## Input

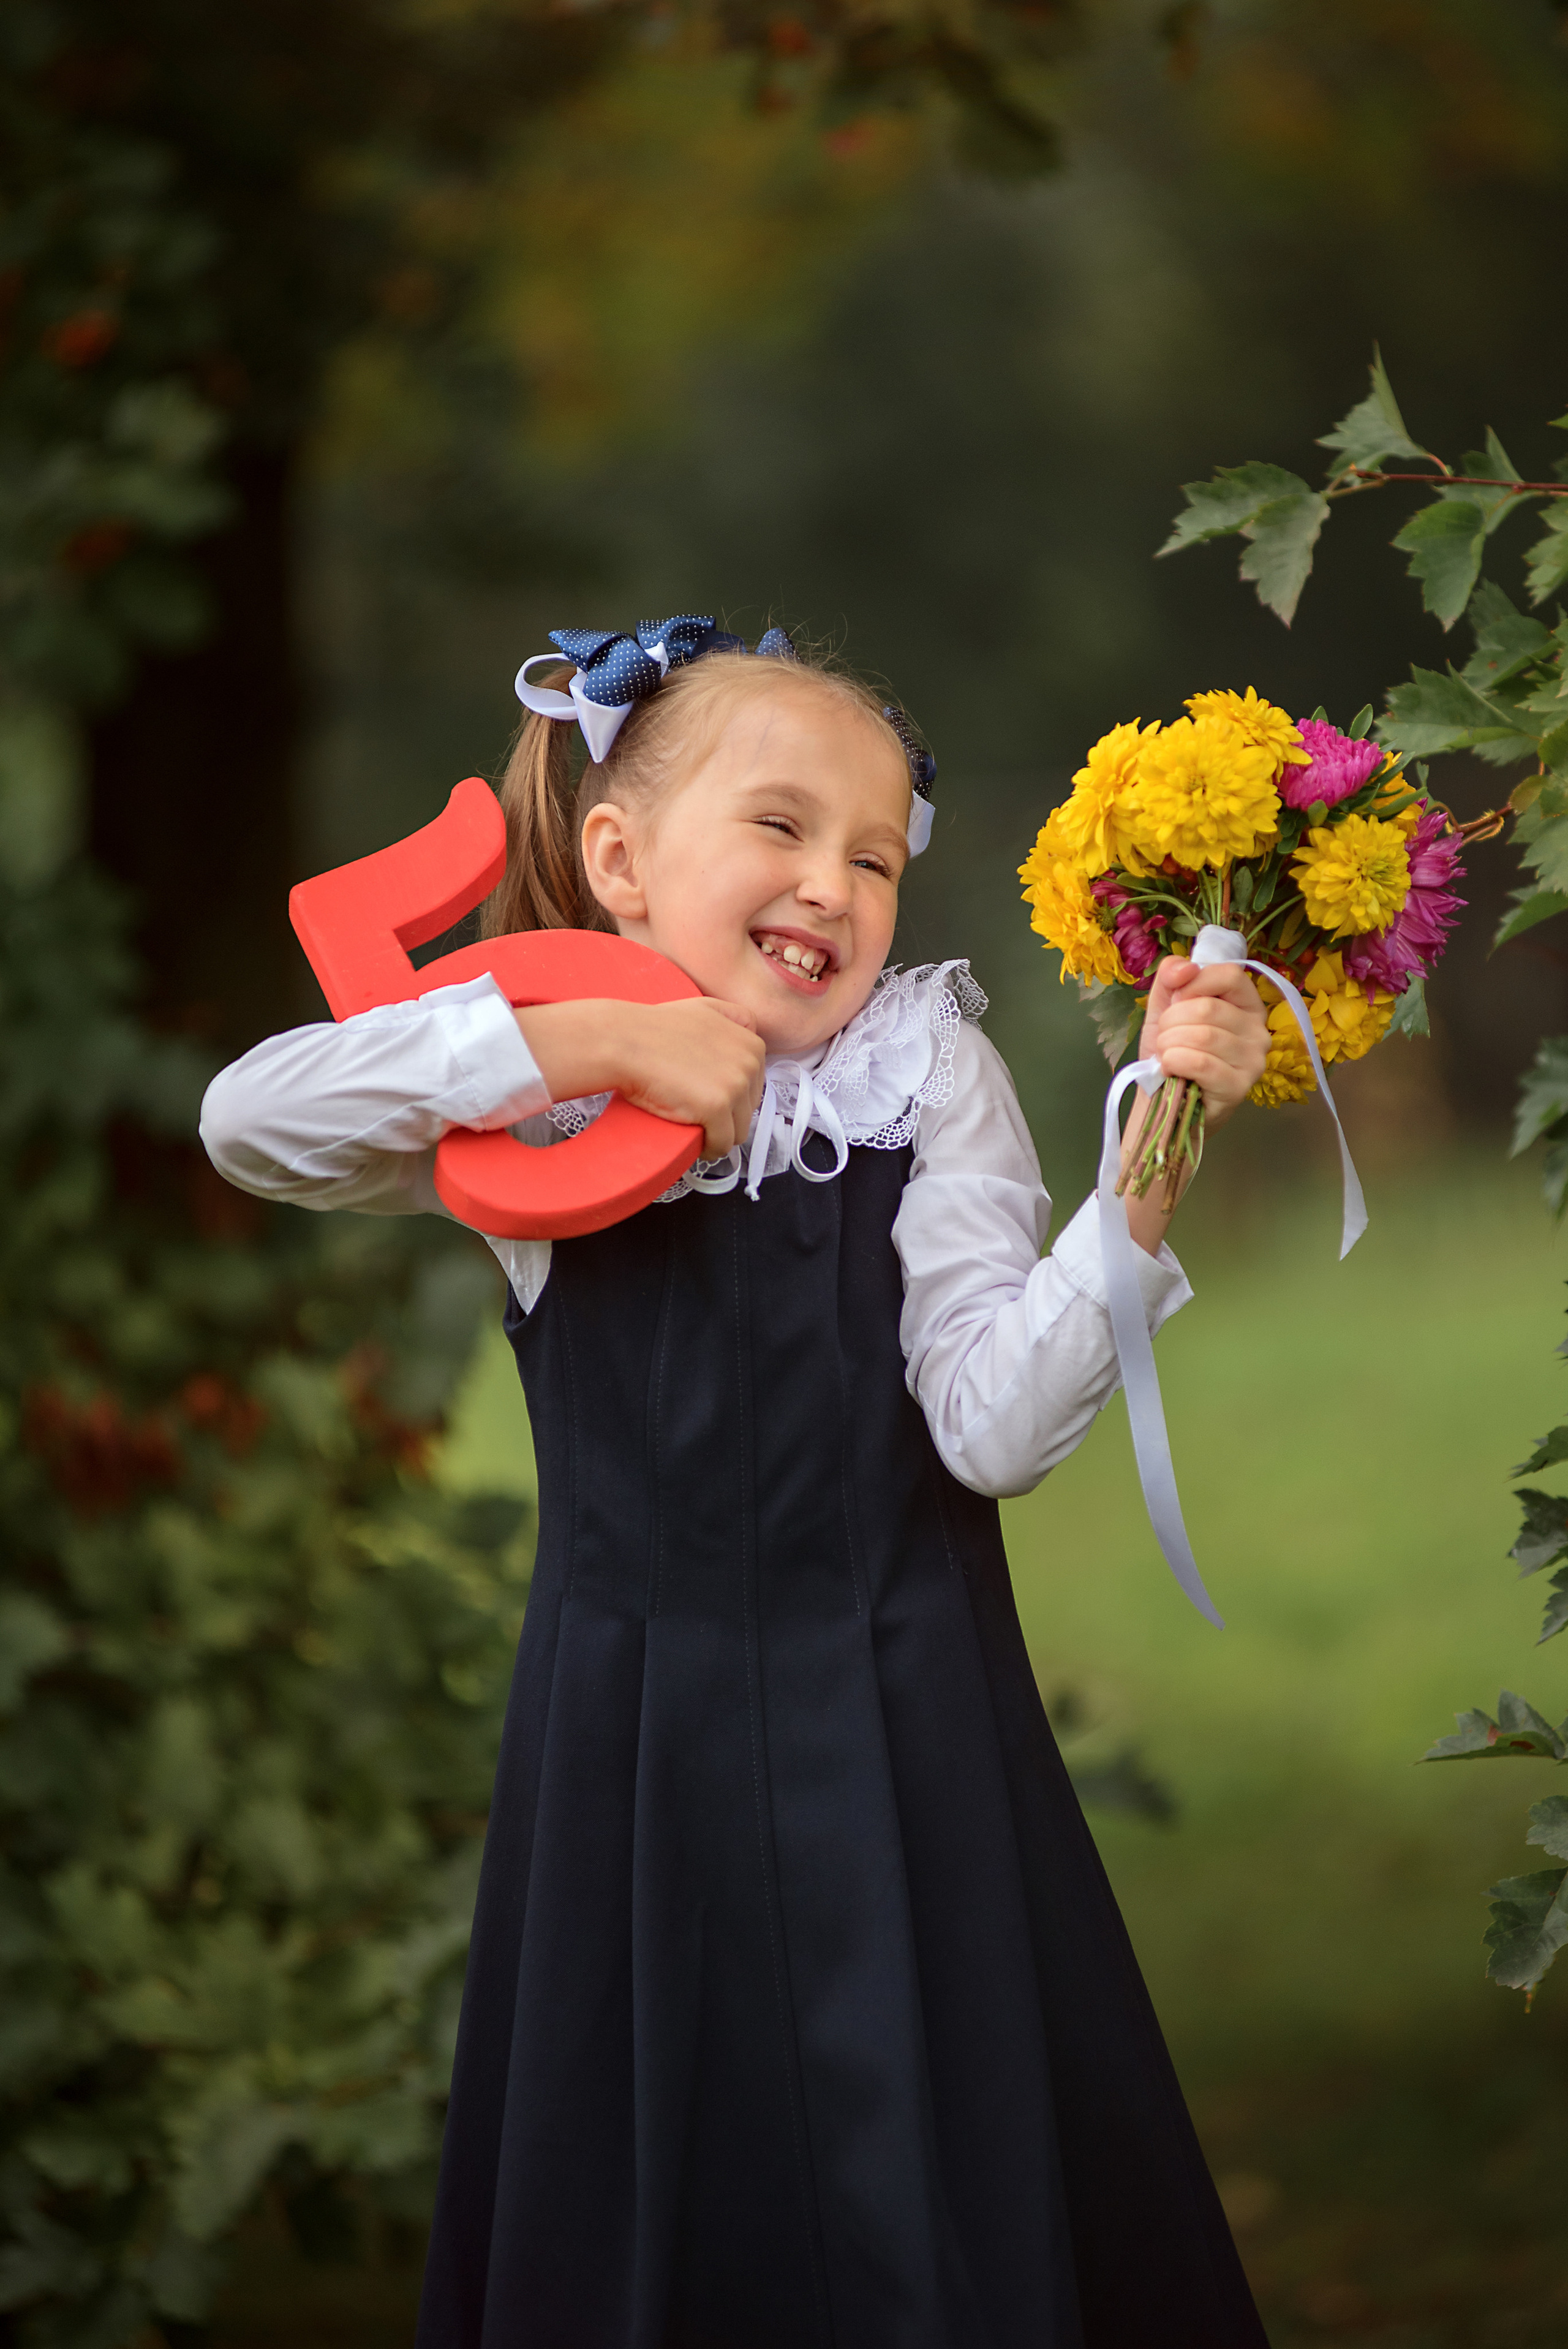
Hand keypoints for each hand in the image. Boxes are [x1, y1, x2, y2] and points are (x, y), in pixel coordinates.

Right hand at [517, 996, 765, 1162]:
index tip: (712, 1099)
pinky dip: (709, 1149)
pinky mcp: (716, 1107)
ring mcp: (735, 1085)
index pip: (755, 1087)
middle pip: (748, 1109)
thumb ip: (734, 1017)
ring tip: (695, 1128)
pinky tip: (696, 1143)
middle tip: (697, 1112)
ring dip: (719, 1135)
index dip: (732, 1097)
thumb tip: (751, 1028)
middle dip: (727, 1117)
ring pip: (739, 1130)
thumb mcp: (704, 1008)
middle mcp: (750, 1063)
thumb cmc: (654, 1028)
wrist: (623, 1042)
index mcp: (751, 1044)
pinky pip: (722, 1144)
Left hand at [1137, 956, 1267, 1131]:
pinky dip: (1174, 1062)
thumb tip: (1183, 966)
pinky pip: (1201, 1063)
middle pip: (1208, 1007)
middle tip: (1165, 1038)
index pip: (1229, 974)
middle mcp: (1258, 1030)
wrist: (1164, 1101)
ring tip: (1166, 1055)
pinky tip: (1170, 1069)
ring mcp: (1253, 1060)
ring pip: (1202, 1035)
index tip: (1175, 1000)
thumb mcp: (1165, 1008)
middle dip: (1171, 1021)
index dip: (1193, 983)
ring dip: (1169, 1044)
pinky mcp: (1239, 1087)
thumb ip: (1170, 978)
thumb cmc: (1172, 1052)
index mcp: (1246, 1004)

## Your objective
Only the lines from the one with "ring pip: (1202, 1035)" through the end of the material are wanted; copy them exactly, both ends included.

## Answer for this exercise
ring pip: (1202, 1035)
index tip: (1175, 1000)
thumb mcp: (1165, 1008)
middle dip: (1171, 1021)
index dip: (1193, 983)
ring dip: (1169, 1044)
pinky mcp: (1239, 1087)
thumb ip: (1170, 978)
thumb cmc: (1172, 1052)
index mcp: (1246, 1004)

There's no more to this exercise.